Another central research focus of the group is the physics-based interpretation of ELO data (Electron Optical Data) for the precise characterization of the electron beam in powder bed–based electron beam melting. Accurate knowledge of the beam profile, power density distribution, and focal position is essential for understanding energy deposition and forms the foundation for reliable process simulations and reproducible manufacturing strategies.
At the core of this work are raytracing-based models that reproduce the electron beam along the entire electron-optical system, from the cathode assembly to the powder bed surface. Building on these models, methods are developed to reconstruct the actual beam profile from experimentally accessible ELO measurements. This makes it possible not only to determine effective beam diameters, but also to capture complex intensity distributions, aberrations, and process-relevant deviations from idealized Gaussian beam profiles.

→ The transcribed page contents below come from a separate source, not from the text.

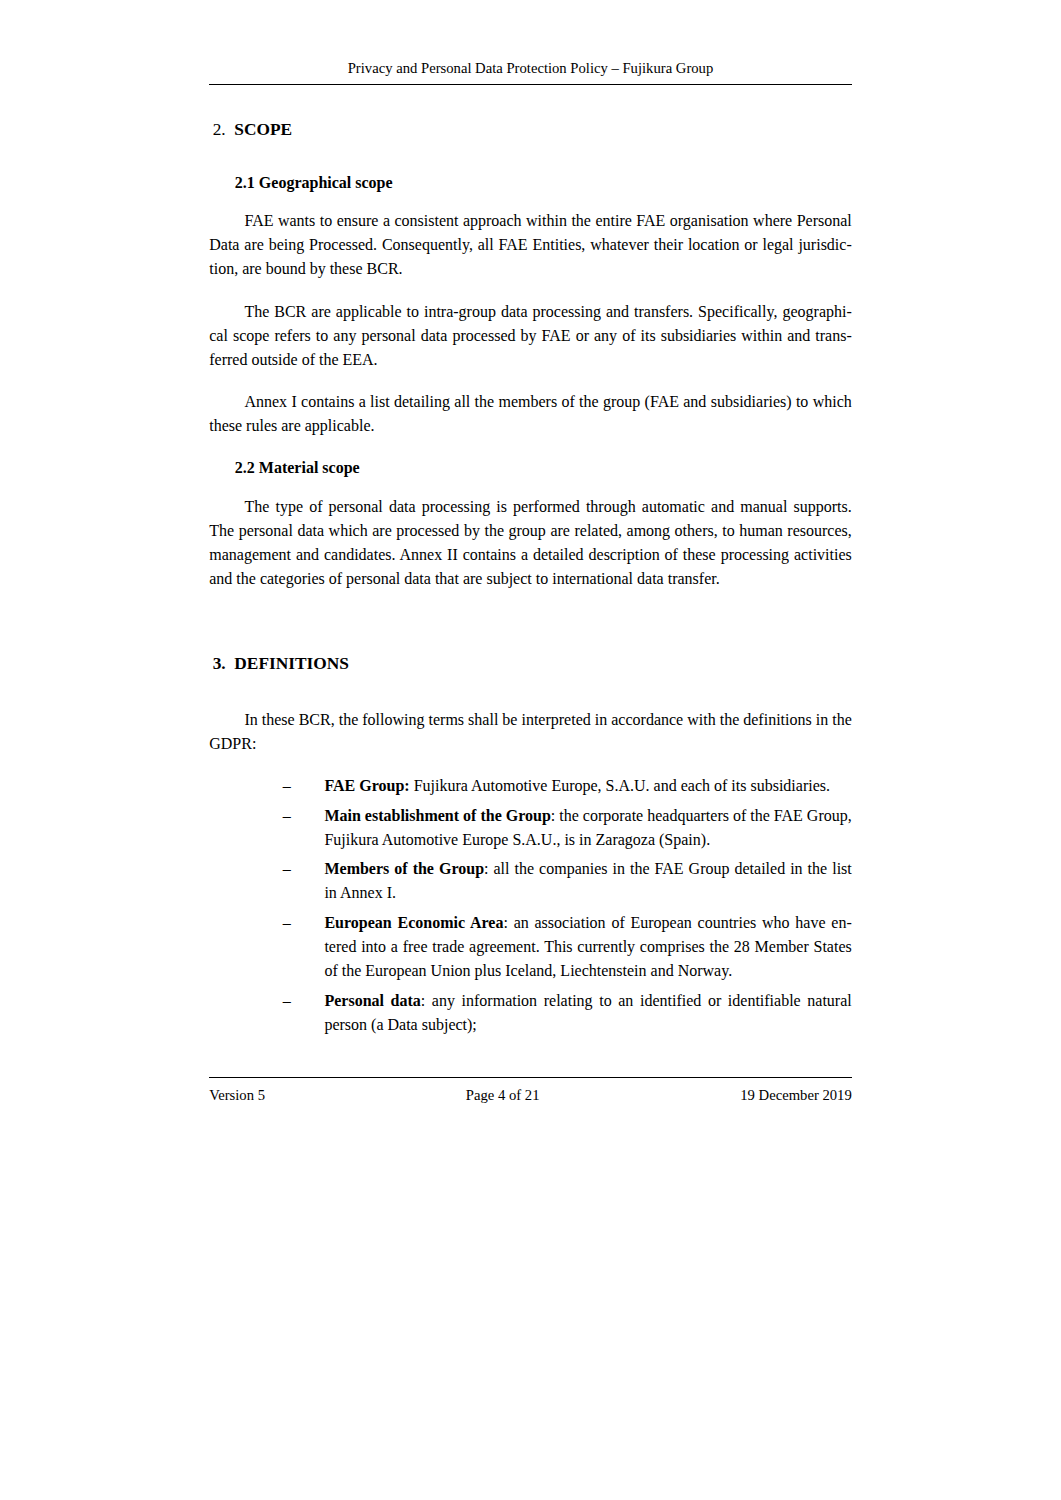Privacy and Personal Data Protection Policy – Fujikura Group
2. SCOPE
2.1 Geographical scope
FAE wants to ensure a consistent approach within the entire FAE organisation where Personal Data are being Processed. Consequently, all FAE Entities, whatever their location or legal jurisdiction, are bound by these BCR.
The BCR are applicable to intra-group data processing and transfers. Specifically, geographical scope refers to any personal data processed by FAE or any of its subsidiaries within and transferred outside of the EEA.
Annex I contains a list detailing all the members of the group (FAE and subsidiaries) to which these rules are applicable.
2.2 Material scope
The type of personal data processing is performed through automatic and manual supports. The personal data which are processed by the group are related, among others, to human resources, management and candidates. Annex II contains a detailed description of these processing activities and the categories of personal data that are subject to international data transfer.
3. DEFINITIONS
In these BCR, the following terms shall be interpreted in accordance with the definitions in the GDPR:
FAE Group: Fujikura Automotive Europe, S.A.U. and each of its subsidiaries.
Main establishment of the Group: the corporate headquarters of the FAE Group, Fujikura Automotive Europe S.A.U., is in Zaragoza (Spain).
Members of the Group: all the companies in the FAE Group detailed in the list in Annex I.
European Economic Area: an association of European countries who have entered into a free trade agreement. This currently comprises the 28 Member States of the European Union plus Iceland, Liechtenstein and Norway.
Personal data: any information relating to an identified or identifiable natural person (a Data subject);
Version 5
Page 4 of 21
19 December 2019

These activities make a substantial contribution to the quantitative linkage between machine parameters, beam physics, and the resulting melt behavior. The insights gained are directly integrated into numerical process models, enabling a far more realistic description of local energy deposition than is achievable using simplified beam assumptions.
Research on ELO data interpretation was largely driven within the framework of the Collaborative Research Center SFB 814 “Additive Manufacturing” and today forms a key pillar for subsequent projects. In particular, within the ERC project AMELI, the developed raytracing and reconstruction approaches provide the basis for a consistent, physics-based description of the electron beam process—from electron optics to the resulting microstructure.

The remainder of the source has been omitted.